+++ ИЗБРАННЫЙ ФРАГМЕНТ

Сшивался тоненький мешочек на 4–5 папирос, он через ширинку опускался в брюки. А веревочка привязывалась к пришитой возле нее пуговицы внутри брюк.

Бесплатно ездить на трамвае честь не позволяла, поэтому при движении из отпуска допускалось двигаться рысцой, но не на перекрестках, где «рысцу» (фу, как неприлично!) могли заметить встречающиеся офицеры и приличная публика.

Внутри корпуса у каждого была своя заначка в удивительно изобретательных местах, например за иконой в спальне, под скамьей для ваксы, где чистили башмаки, и даже под ступенями лестницы, ведущей в конторку дежурного офицера в спальне.

Были тайники и в парке, в дуплах столетних лип, посаженных Меншиковым в своем парке, на приметных развилках сучьев и т. д.

Изредка заначка обнаруживалась, и неудачник вынужден был всю неделю стрелять папиросы у друзей.

Курили чаще всего перед печами, тяга в которых была пылкой, а главное, по тревоге бросая чинарь, можно было не опасаться пожара. Пожаров боялись панически.

Папиросы покупали не пачками, а россыпные, самые дешевые шли по 2 штуки на копейку. Пижоны покупали «Сафо» и «Сэр» — дорогие, и у них папироску не стреляли, ибо богатство презирали.

++++++

> УСЛОВИЕ ЗАДАНИЯ
Скопируйте из фрагмента о тайниках с папиросами текст, начиная со слов «Курили чаще всего» и заканчивая словами «ибо богатство презирали.».

+++ НАБОР ДАННЫХ

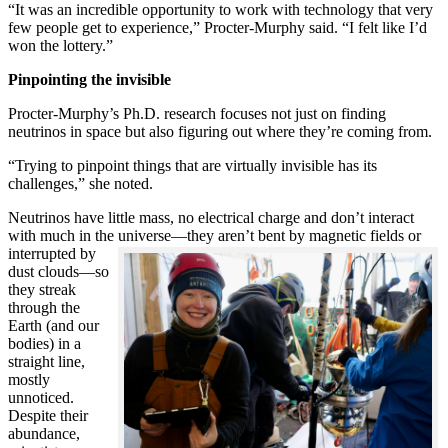
“It was an incredible opportunity to work with technology that very
few people get to experience,” Procter-Murphy said. “I felt like I’d
won the lottery.”
Pinpointing the invisible
Procter-Murphy’s Ph.D. research focuses not just on finding
neutrinos in space but also figuring out where they’re coming from.
“Trying to pinpoint things that are virtually invisible has its
challenges,” she noted.
Neutrinos have little mass, no electrical charge and don’t interact
with much in the universe—they aren’t bent by magnetic fields or
interrupted
by
dust clouds—so
they streak
through the
Earth (and our
bodies) in a
straight line,
mostly
unnoticed.
Despite their
abundance,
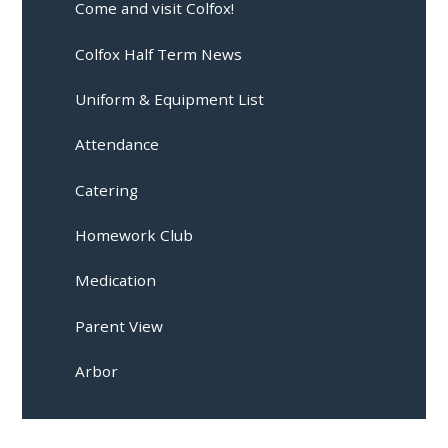
Come and visit Colfox!
Colfox Half Term News
Uniform & Equipment List
Attendance
Catering
Homework Club
Medication
Parent View
Arbor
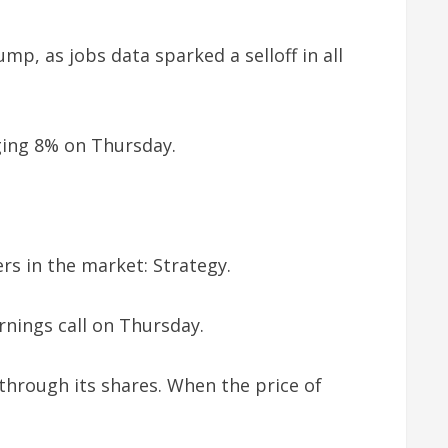
mp, as jobs data sparked a selloff in all
ging 8% on Thursday.
ers in the market: Strategy.
arnings call on Thursday.
through its shares. When the price of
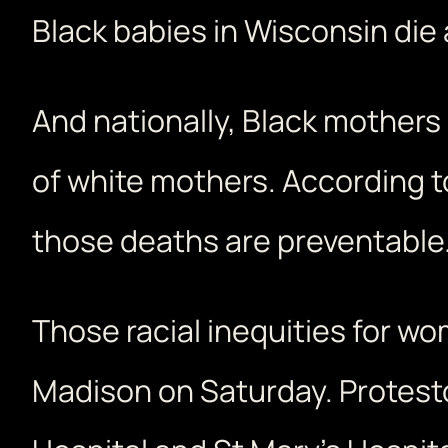
Black babies in Wisconsin die 
And nationally, Black mothers d
of white mothers. According t
those deaths are preventable
Those racial inequities for 
Madison on Saturday. Protest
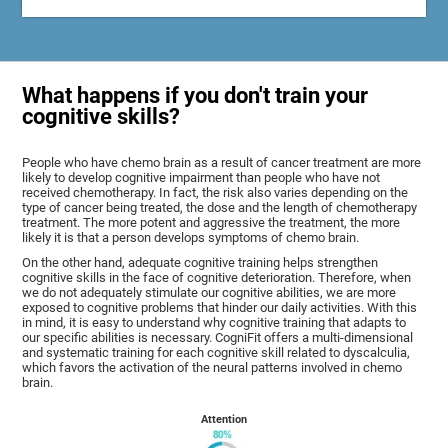
What happens if you don't train your
cognitive skills?
People who have chemo brain as a result of cancer treatment are more
likely to develop cognitive impairment than people who have not
received chemotherapy. In fact, the risk also varies depending on the
type of cancer being treated, the dose and the length of chemotherapy
treatment. The more potent and aggressive the treatment, the more
likely it is that a person develops symptoms of chemo brain.
On the other hand, adequate cognitive training helps strengthen
cognitive skills in the face of cognitive deterioration. Therefore, when
we do not adequately stimulate our cognitive abilities, we are more
exposed to cognitive problems that hinder our daily activities. With this
in mind, it is easy to understand why cognitive training that adapts to
our specific abilities is necessary. CogniFit offers a multi-dimensional
and systematic training for each cognitive skill related to dyscalculia,
which favors the activation of the neural patterns involved in chemo
brain.
Attention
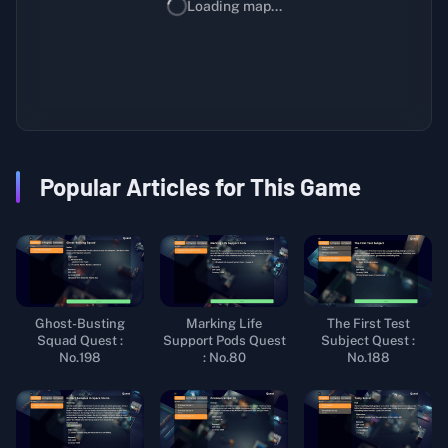
Loading map...
Popular Articles for This Game
Ghost-Busting
Marking Life
The First Test
Squad Quest :
Support Pods Quest
Subject Quest :
No.198
: No.80
No.188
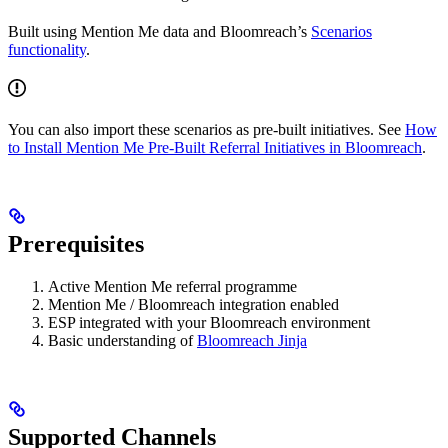
Built using Mention Me data and Bloomreach’s
Scenarios
functionality
.
You can also import these scenarios as pre-built initiatives. See
How
to Install Mention Me Pre-Built Referral Initiatives in Bloomreach
.
Prerequisites
Active Mention Me referral programme
Mention Me / Bloomreach integration enabled
ESP integrated with your Bloomreach environment
Basic understanding of
Bloomreach Jinja
Supported Channels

++++++

> РЕШЕНИЕ ЗАДАЧИ
Курили чаще всего перед печами, тяга в которых была пылкой, а главное, по тревоге бросая чинарь, можно было не опасаться пожара. Пожаров боялись панически.

Папиросы покупали не пачками, а россыпные, самые дешевые шли по 2 штуки на копейку. Пижоны покупали «Сафо» и «Сэр» — дорогие, и у них папироску не стреляли, ибо богатство презирали.